In Zusammenarbeit mit dem Aktionskreis Kronacher Synagoge ließ in eben dieser Synagoge die Goethegesellschaft Kronach eine eindrucksvolle Veranstaltung stattfinden. Der Berliner Schauspieler und Rezitator Hans-Jürgen Schatz sowie der Pianist Hendrik Heilmann, Solist der Berliner Philharmoniker und Professor an der dortigen Musikhochschule, befassten sich vor vollem Haus mit der Frage inwieweit die Musik im Leben und Werk Jean Pauls von Bedeutung war.

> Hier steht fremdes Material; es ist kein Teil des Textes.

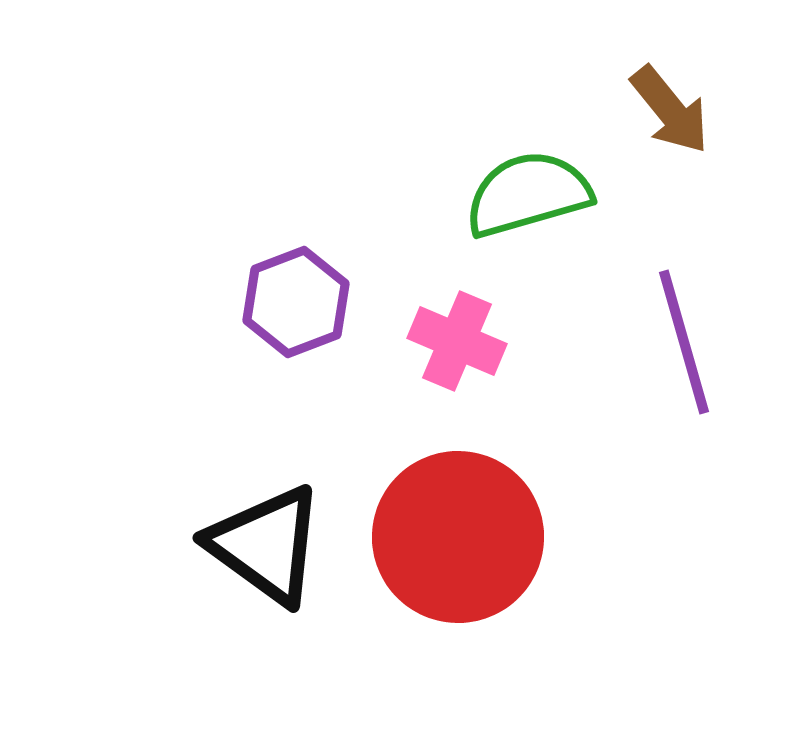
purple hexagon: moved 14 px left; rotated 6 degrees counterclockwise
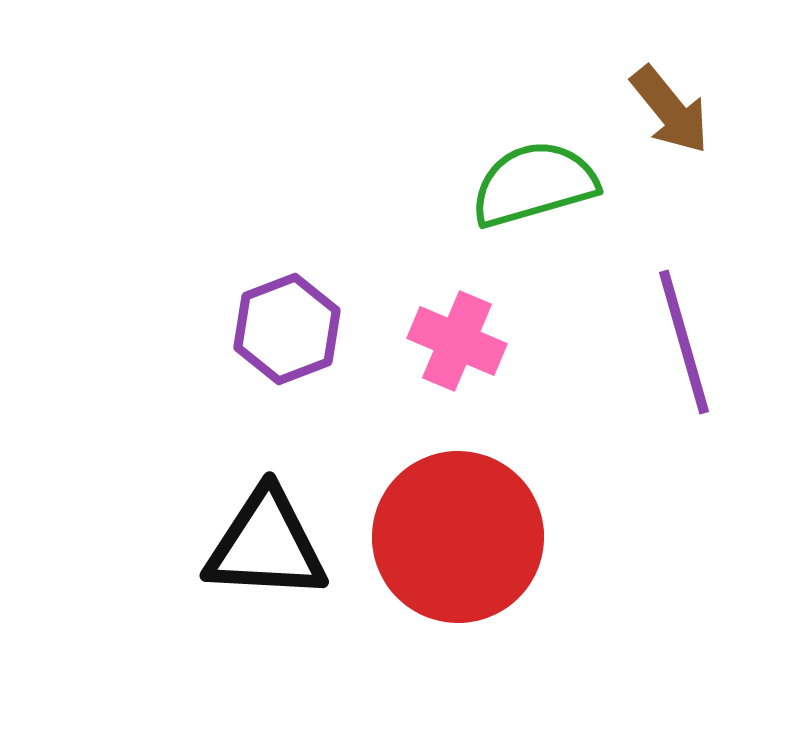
green semicircle: moved 6 px right, 10 px up
purple hexagon: moved 9 px left, 27 px down
black triangle: rotated 33 degrees counterclockwise
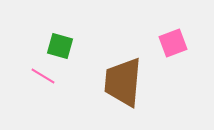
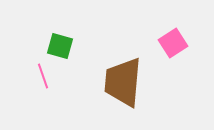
pink square: rotated 12 degrees counterclockwise
pink line: rotated 40 degrees clockwise
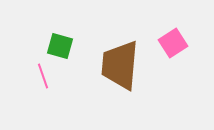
brown trapezoid: moved 3 px left, 17 px up
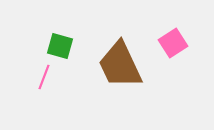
brown trapezoid: rotated 30 degrees counterclockwise
pink line: moved 1 px right, 1 px down; rotated 40 degrees clockwise
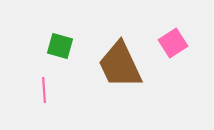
pink line: moved 13 px down; rotated 25 degrees counterclockwise
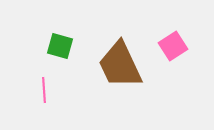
pink square: moved 3 px down
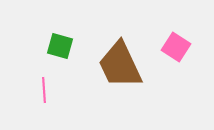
pink square: moved 3 px right, 1 px down; rotated 24 degrees counterclockwise
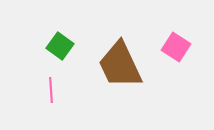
green square: rotated 20 degrees clockwise
pink line: moved 7 px right
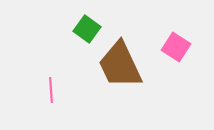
green square: moved 27 px right, 17 px up
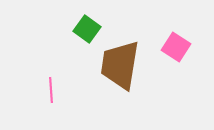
brown trapezoid: rotated 34 degrees clockwise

Hans-Jürgen Schatz ist in Kronach kein Unbekannter. In einer Vorrede erinnerte er daran, dass er hier an verschiedenen Plätzen, darunter auch in der Synagoge, seit 30 Jahren Auftritte gehabt habe. Einstimmend präsentierte Hendrik Heilmann am Klavier die Ouvertüre zur Oper "Cosi fan tutte" von Wolfgang Amadeus Mozart.

Beliebt bei den Damen

Schatz griff den musikalischen Hinweis auf und betonte den besonderen Wert des Komponisten Mozart für Jean Paul. Schon seit frühester Jugend hatte sich der spätere Schriftsteller, der diesen Namen als Pseudonym führte und eigentlich Johann Paul Richter hieß, mit Musik beschäftigt. Auch in seinen Werken ließ er seine Leidenschaft für Musik erkennen, so bereits im "Hesperus" von 1795, mit dem er bekannt und gerade bei den Damen beliebt wurde. Goethe bezeichnete ihn jedoch wohl deswegen etwas abfällig als Modeschriftsteller.

In diesem Roman handelt es sich um ein unglückliches Liebespaar. Hendrik Heilmann benutzte dazu die Vertonung von Shakespeares themenverwandtem Schauspiel "Romeo und Julia" des Böhmen Benda.

Schatz schilderte im weiteren Verlauf den Umzug Jean Pauls nach Weimar. Dort traf er Goethe. Besonders erfreute ihn, dass in dem Ort dank Wielands Einsatz das Wirken von Mozart gepflegt wurde. Er erlebte eine Aufführung der Oper "Don Juan", heute bekannt als "Don Giovanni".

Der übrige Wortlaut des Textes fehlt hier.